* **DATA FOR THE TASK**:
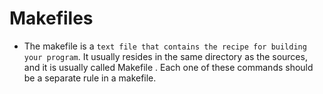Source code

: #  Makefiles

* The makefile is a `text file that contains the recipe for building your program`. It usually resides in the same directory as the sources, and it is usually called Makefile . Each one of these commands should be a separate rule in a makefile.
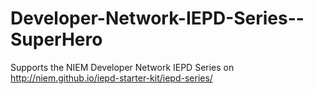Developer-Network-IEPD-Series--SuperHero
========================================
Supports the NIEM Developer Network IEPD Series on http://niem.github.io/iepd-starter-kit/iepd-series/
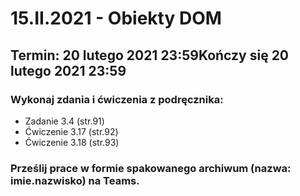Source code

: # 15.II.2021 - Obiekty DOM

## Termin: 20 lutego 2021 23:59Kończy się 20 lutego 2021 23:59

### Wykonaj zdania i ćwiczenia z podręcznika:

- Zadanie 3.4 (str.91)
- Ćwiczenie 3.17 (str.92)
- Ćwiczenie 3.18 (str.93)

### Prześlij prace w formie spakowanego archiwum (nazwa: imie.nazwisko) na Teams.
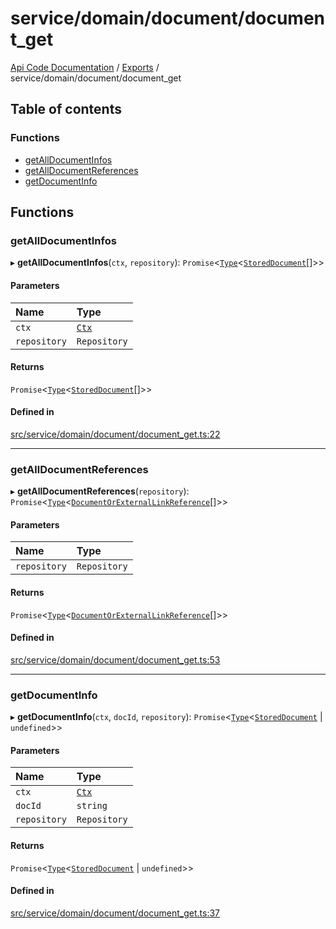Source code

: # service/domain/document/document\_get
 
[Api Code Documentation](../README.md) / [Exports](../modules.md) / service/domain/document/document\_get

## Table of contents

### Functions

- [getAllDocumentInfos](service_domain_document_document_get.md#getalldocumentinfos)
- [getAllDocumentReferences](service_domain_document_document_get.md#getalldocumentreferences)
- [getDocumentInfo](service_domain_document_document_get.md#getdocumentinfo)

## Functions

### getAllDocumentInfos

▸ **getAllDocumentInfos**(`ctx`, `repository`): `Promise`\<[`Type`](result.md#type)\<[`StoredDocument`](../interfaces/service_domain_document_document.StoredDocument.md)[]\>\>

#### Parameters

| Name | Type |
| :------ | :------ |
| `ctx` | [`Ctx`](../interfaces/lib_ctx.Ctx.md) |
| `repository` | `Repository` |

#### Returns

`Promise`\<[`Type`](result.md#type)\<[`StoredDocument`](../interfaces/service_domain_document_document.StoredDocument.md)[]\>\>

#### Defined in

[src/service/domain/document/document_get.ts:22](https://github.com/openkfw/TruBudget/blob/648f2bb/api/src/service/domain/document/document_get.ts#L22)

___

### getAllDocumentReferences

▸ **getAllDocumentReferences**(`repository`): `Promise`\<[`Type`](result.md#type)\<[`DocumentOrExternalLinkReference`](service_domain_document_document.md#documentorexternallinkreference)[]\>\>

#### Parameters

| Name | Type |
| :------ | :------ |
| `repository` | `Repository` |

#### Returns

`Promise`\<[`Type`](result.md#type)\<[`DocumentOrExternalLinkReference`](service_domain_document_document.md#documentorexternallinkreference)[]\>\>

#### Defined in

[src/service/domain/document/document_get.ts:53](https://github.com/openkfw/TruBudget/blob/648f2bb/api/src/service/domain/document/document_get.ts#L53)

___

### getDocumentInfo

▸ **getDocumentInfo**(`ctx`, `docId`, `repository`): `Promise`\<[`Type`](result.md#type)\<[`StoredDocument`](../interfaces/service_domain_document_document.StoredDocument.md) \| `undefined`\>\>

#### Parameters

| Name | Type |
| :------ | :------ |
| `ctx` | [`Ctx`](../interfaces/lib_ctx.Ctx.md) |
| `docId` | `string` |
| `repository` | `Repository` |

#### Returns

`Promise`\<[`Type`](result.md#type)\<[`StoredDocument`](../interfaces/service_domain_document_document.StoredDocument.md) \| `undefined`\>\>

#### Defined in

[src/service/domain/document/document_get.ts:37](https://github.com/openkfw/TruBudget/blob/648f2bb/api/src/service/domain/document/document_get.ts#L37)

* **TASK TO COMPLETE**:
Return all lines in the entries above that carry the word "https".

* **SOLUTION**:
[src/service/domain/document/document_get.ts:22](https://github.com/openkfw/TruBudget/blob/648f2bb/api/src/service/domain/document/document_get.ts#L22)
[src/service/domain/document/document_get.ts:53](https://github.com/openkfw/TruBudget/blob/648f2bb/api/src/service/domain/document/document_get.ts#L53)
[src/service/domain/document/document_get.ts:37](https://github.com/openkfw/TruBudget/blob/648f2bb/api/src/service/domain/document/document_get.ts#L37)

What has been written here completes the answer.